Dans le cadre de ses missions, l'Andra est chargée de collecter, auprès d'environ 1 000 producteurs (hôpitaux, laboratoires, universités…) répartis sur l'ensemble du territoire national, les déchets issus d'activités utilisant les propriétés de la radioactivité, hors industrie électronucléaire.
L'Andra, ne disposant pas d'installations de regroupement et d'entreposage, doit louer des bâtiments à des entreprises externes (principalement au CEA - Commissariat à l'énergie atomique et aux énergies alternatives - et à Areva) pour assurer ces fonctions.
Afin d'accroître son indépendance en amont du stockage ou de répondre à la fermeture programmée du bâtiment de regroupement utilisé aujourd'hui sur le site du CEA à Saclay (91 - Essonne), l'Andra souhaite accueillir d'ici 2012 deux nouveaux bâtiments, l'un pour l'entreposage et l'autre pour le regroupement et le tri de déchets non électronucléaires sur le site du Centre de stockage des déchets de très faible activité (CSTFA), installation classée pour la protection de l'environnement (ICPE).

Un bâtiment d'environ 550 m2 permettrait de regrouper des colis de déchets non électronucléaires (environ 5 000 colis par an) provenant de différents sites français, avant de les orienter vers d'autres installations pour traitement, conditionnement (chez deux prestataires dans le Sud de la France : Socatri ou Socodei), stockage (au CSTFA ou au CSFMA) ou entreposage en attendant d'être stockés. Ce bâtiment servirait à la réception, à l'identification, au contrôle et au reconditionnement éventuel des déchets issus de la collecte chez les “petits” producteurs. Jusqu'à présent, le regroupement de ces déchets se fait sur un site – le CRN (Centre de regroupement Nord) - du CEA à Saclay. Or, le CEA prévoit son démantèlement dans un futur proche.
Le Plan national de gestion des matières et des déchets radioactifs (PNGMDR) demande à ce que soient étudiées de nouvelles capacités d'entreposage pour les déchets non électronucléaires n'ayant pas encore de filière de stockage. Ce bâtiment d'entreposage, d'environ 2 000 m2, accueillerait donc de façon temporaire certains colis de déchets non électronucléaires — en moyenne 250 m3 chaque année — (certaines têtes de paratonnerres radioactifs, certains objets au radium à usage médical…), avant qu'ils ne soient stockés de façon pérenne. L'installation serait vidée au fur et à mesure de la mise en service des centres de stockage dédiés. Ces colis sont aujourd'hui entreposés chez Socatri (dans le Vaucluse) et sur plusieurs installations du CEA. Mais ces installations sont désormais de taille trop limitée et/ou en passe d'être démantelées.

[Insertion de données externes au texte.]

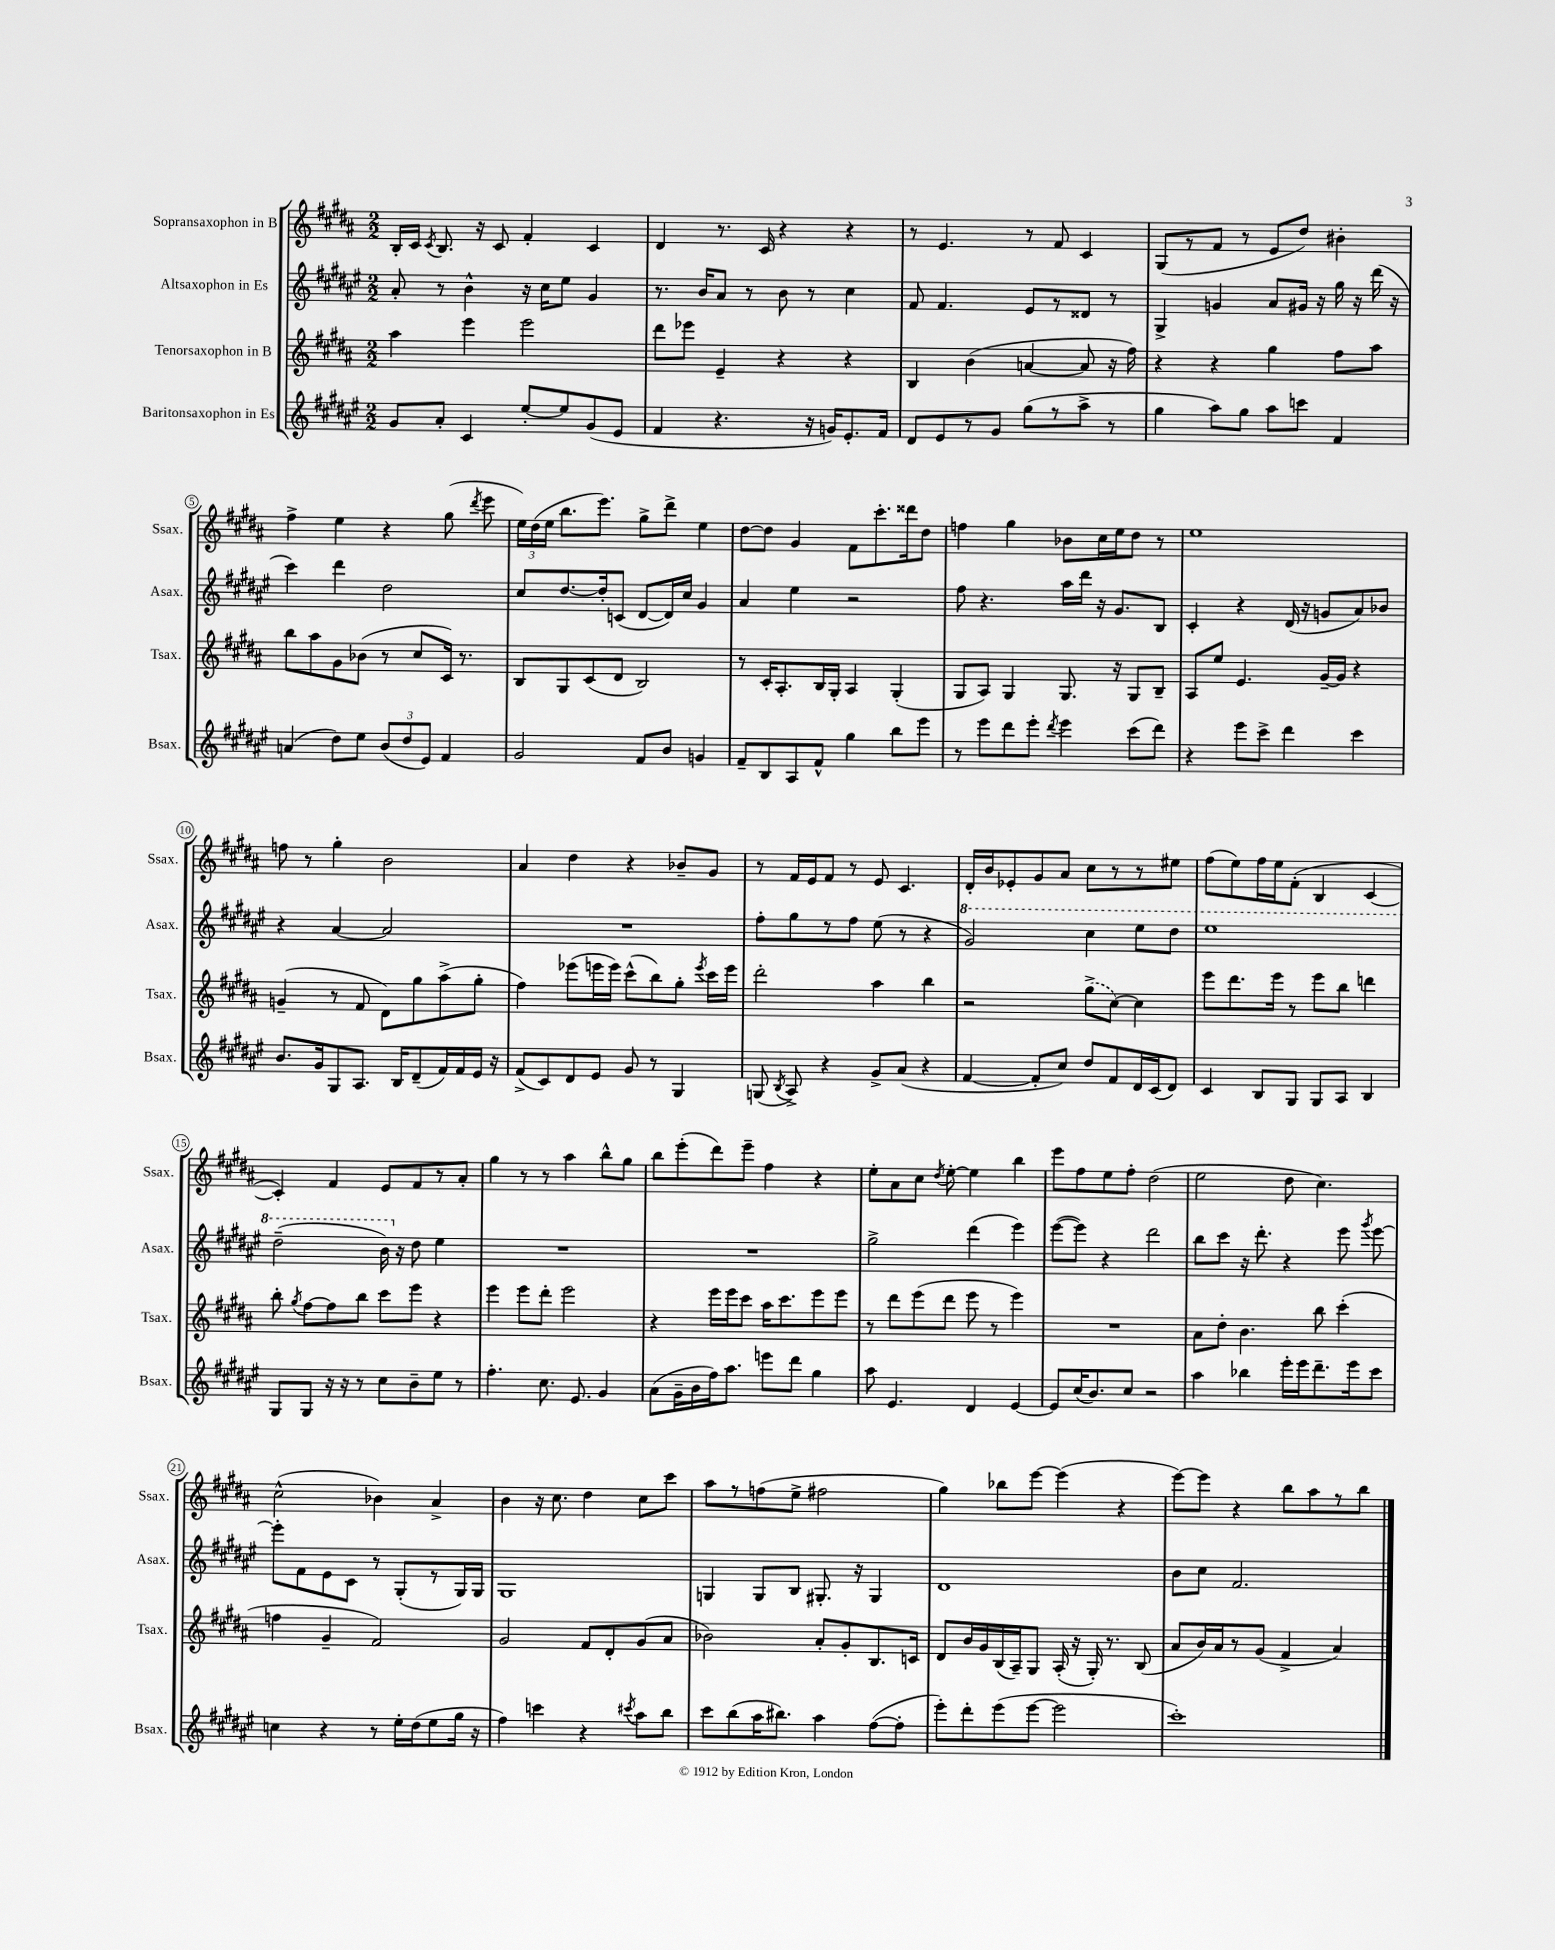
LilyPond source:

<<
\new StaffGroup <<
\new Staff = "s0" \with { instrumentName = "Sopransaxophon in B" shortInstrumentName = "Ssax." } {
    \clef treble \key b \major \numericTimeSignature \time 2/2
    \autoBeamOff b16[-. cis'16] \acciaccatura { cis'8 } b8. r16 cis'8 fis'4-. cis'4 |
    dis'4 r8. cis'16 r4 r4 |
    r8 e'4. r8 fis'8 cis'4 |
    gis8[( r8 fis'8] r8 e'8[ dis''8]) bis'4-. |
    fis''4-> e''4 r4 gis''8( \acciaccatura { dis'''8 } e'''8 |
    \tuplet 3/2 { e''16[) dis''16( e''16] } b''8.[ e'''8.]) gis''8[-> dis'''8]-> e''4 |
    dis''8[~ dis''8] gis'4 fis'8[ cis'''8.-. disis'''16 dis''8] |
    f''4 gis''4 bes'8[ cis''16 e''16 dis''8] r8 |
    e''1 |
    f''8 r8 gis''4-. b'2 |
    ais'4 dis''4 r4 bes'8[-- gis'8] |
    r8 fis'16[ e'16 fis'8] r8 e'8 cis'4. |
    dis'16[-. b'16 ees'8-. gis'8 ais'8] cis''8[ r8 r8 eis''8] |
    fis''8[( e''8) fis''16 e''16 fis'8]-.( b4 cis'4~ |
    cis'4-.) fis'4 e'8[ fis'8 r8 ais'8]-. |
    gis''4 r8 r8 ais''4 b''8[-^ gis''8] |
    b''8[ e'''8-.( dis'''8) e'''8]-- fis''4 r4 |
    e''8[-. ais'8 cis''8] \acciaccatura { dis''8 } e''8~-. e''4 b''4 |
    e'''8[ fis''8 e''8 fis''8]-. dis''2( |
    e''2 dis''8 cis''4.) |
    cis''2-^( bes'4) ais'4-> |
    b'4 r16 cis''8. dis''4 cis''8[ cis'''8] |
    ais''8[ r8 f''8( e''8]-> fis''2 |
    gis''4) bes''8[ e'''8]~ e'''4( r4 |
    e'''8[~) e'''8] r4 b''8[ ais''8 r8 b''8] \bar "|." |
}
\new Staff = "s1" \with { instrumentName = "Altsaxophon in Es" shortInstrumentName = "Asax." } {
    \clef treble \key fis \major \numericTimeSignature \time 2/2
    \autoBeamOff ais'8-. r8 b'4-^ r16 cis''16[ eis''8] gis'4 |
    r8. b'16[ ais'8] r8 b'8 r8 cis''4 |
    fis'8 fis'4. eis'8[ r8 disis'8] r8 |
    gis4-> g'4 ais'8[ gis'16] r16 gis''16 r16 dis'''16( r16 |
    cis'''4) dis'''4 dis''2 |
    cis''8[ dis''8.~ dis''16-. c'8]( dis'8[~ dis'16) cis''16] gis'4 |
    ais'4 eis''4 r2 |
    fis''8 r4. ais''16[ dis'''16] r16 gis'8.[ b8] |
    cis'4-. r4 dis'16( r16 g'8[ ais'8) bes'8] |
    r4 ais'4~ ais'2 |
    R1 |
    fis''8[-. gis''8 r8 fis''8] eis''8( r8 r4 |
    \ottava #1 gis''2) cis'''4 eis'''8[ dis'''8] |
    eis'''1 |
    dis'''2--( b''16) \ottava #0 r16 dis''8 eis''4 |
    R1 |
    R1 |
    gis''2-> dis'''4( eis'''4) |
    eis'''8[~( eis'''8]) r4 dis'''2 |
    b''8[ cis'''8] r16 dis'''8.-. r4 eis'''8 \acciaccatura { gis'''8 } eis'''8~ |
    eis'''8[-. fis'8 eis'8 cis'8] r8 gis8[-.( r8 gis16) gis16] |
    gis1 |
    g4 g8[ b8] gis8.-. r16 gis4 |
    dis'1 |
    b'8[ cis''8] fis'2. \bar "|." |
}
\new Staff = "s2" \with { instrumentName = "Tenorsaxophon in B" shortInstrumentName = "Tsax." } {
    \clef treble \key b \major \numericTimeSignature \time 2/2
    \autoBeamOff ais''4 e'''4 e'''2 |
    dis'''8[ ees'''8] e'4-- r4 r4 |
    b4 b'4( a'4~ a'8 r16 fis''16) |
    r4 r4 gis''4 fis''8[ ais''8] |
    b''8[ ais''8 gis'8 bes'8]( r8 cis''8[ cis'16]) r8. |
    b8[ gis8 cis'8( dis'8] b2) |
    r8 cis'16[-. ais8.-. b16 gis16]-. ais4 gis4-.( |
    gis8[ ais8]) gis4 gis8. r16 gis8[ b8]-- |
    ais8[ e''8] e'4. gis'16[~-- gis'16] r4 |
    g'4--( r8 fis'8 dis'8[) gis''8 ais''8->( gis''8]-. |
    fis''4) ees'''8[( e'''16 e'''16]) cis'''8[-^( b''8) gis''8]-. \acciaccatura { e'''8 } cis'''16[ e'''16] |
    dis'''2-. ais''4 b''4 |
    r2 \once \slurDashed gis''8[->( cis''8]~) cis''4 |
    e'''8[ dis'''8. e'''16] r8 e'''8[ b''8] d'''4 |
    b''8-. \acciaccatura { gis''8 } fis''8[~ fis''8 b''8] cis'''8[ e'''8] r4 |
    e'''4 e'''8[ dis'''8]-. e'''2 |
    r4 e'''16[ e'''16 cis'''8] ais''16[ cis'''8. e'''8 e'''8] |
    r8 dis'''8[ e'''8( dis'''8] e'''8 r8 e'''4) |
    R1 |
    ais'8[ dis''8]-. b'4. b''8 cis'''4-.( |
    f''4 gis'4-- fis'2) |
    gis'2 fis'8[ dis'8-. gis'8( ais'8] |
    bes'2) ais'8[-. gis'8-. b8. c'16] |
    dis'8[ b'16 gis'16 b16( ais16--) gis8] ais16-.( r16 gis16-.) r8. b8( |
    ais'8[ b'16) ais'16 r8 gis'8]( fis'4-> ais'4) \bar "|." |
}
\new Staff = "s3" \with { instrumentName = "Baritonsaxophon in Es" shortInstrumentName = "Bsax." } {
    \clef treble \key fis \major \numericTimeSignature \time 2/2
    \autoBeamOff gis'8[ ais'8]-. cis'4 eis''8[~-. eis''8 gis'8( eis'8] |
    fis'4 r4. r16 g'16[) eis'8.-. fis'16] |
    dis'8[ eis'8 r8 gis'8] gis''8[( r8 ais''8]-> r8 |
    gis''4 ais''8[) gis''8] ais''8[ c'''8] fis'4 |
    a'4( dis''8[) eis''8] \tuplet 3/2 { b'8[( dis''8 eis'8]) } fis'4 |
    gis'2 fis'8[ b'8] g'4 |
    fis'8[-- b8 ais8 fis'8]-^ gis''4 b''8[ eis'''8] |
    r8 eis'''8[ dis'''8 eis'''8]-. \acciaccatura { dis'''8 } eis'''4 cis'''8[( dis'''8]) |
    r4 eis'''8[ cis'''8]-> dis'''4 cis'''4 |
    b'8.[ gis'16 gis8 ais8.] b16[ dis'8--( fis'16) fis'16 eis'16] r16 |
    fis'8[->( cis'8) dis'8 eis'8] gis'8 r8 gis4 |
    g8( \acciaccatura { b8 } ais8->) r4 gis'8[-> ais'8]( r4 |
    fis'4~ fis'8[-. cis''8]) dis''8[ fis'8 dis'16 cis'16( dis'8]) |
    cis'4 b8[ gis8] gis8[ ais8] b4 |
    gis8[ gis8] r16 r16 r8 cis''8[ b'8-- eis''8] r8 |
    fis''4.-. cis''8. eis'8. gis'4 |
    ais'8[( gis'16-- b'16 fis''16) ais''8.] e'''8[ dis'''8] gis''4 |
    ais''8 eis'4. dis'4 eis'4~ |
    eis'8[ cis''16( b'8.) cis''8] r2 |
    ais''4 bes''4 eis'''16[-. eis'''16 dis'''8.-- eis'''16 cis'''8] |
    c''4 r4 r8 eis''16[-. dis''16( eis''8 gis''16] r16 |
    fis''4) c'''4 r4 \acciaccatura { cis'''8 } ais''8[ b''8] |
    cis'''8[ b''8( ais''16 bis''8.]) ais''4 fis''8[~( fis''8]-. |
    eis'''8[-.) dis'''8-. eis'''8( eis'''8]~ eis'''2 |
    cis'''1-.) \bar "|." |
}
>>
>>
\layout { \context { \Score \override BarNumber.stencil = #(make-stencil-circler 0.1 0.3 ly:text-interface::print) } }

La majeure partie des déchets à collecter, regrouper puis réexpédier sont produits dans la moitié Nord de la France. C'est entre autres pour cette raison que le bâtiment actuellement utilisé est implanté à Saclay en région parisienne. Considérant également que les déchets une fois collectés, sont orientés pour partie vers :
il a été convenu qu'un site proche de la région parisienne, des axes routiers nord/sud et des centres de stockage constituerait la localisation idéale permettant de réduire les transports et les nuisances.
Après une première analyse des localisations envisageables, il est apparu clairement que le site du CSTFA regroupait le maximum d'avantages, sur les plans techniques et financiers mais également vis-à-vis des préoccupations d'environnement. En effet, l'utilisation de terrains de l'Agence sur et à proximité du CSTFA actuel, en plus de limiter significativement les travaux lourds de VRD (voiries, réseaux et divers) nécessitant le recours à des engins de chantier générateurs de nuisances, permet de bénéficier d'un programme et d'équipement de surveillance de l'environnement existants.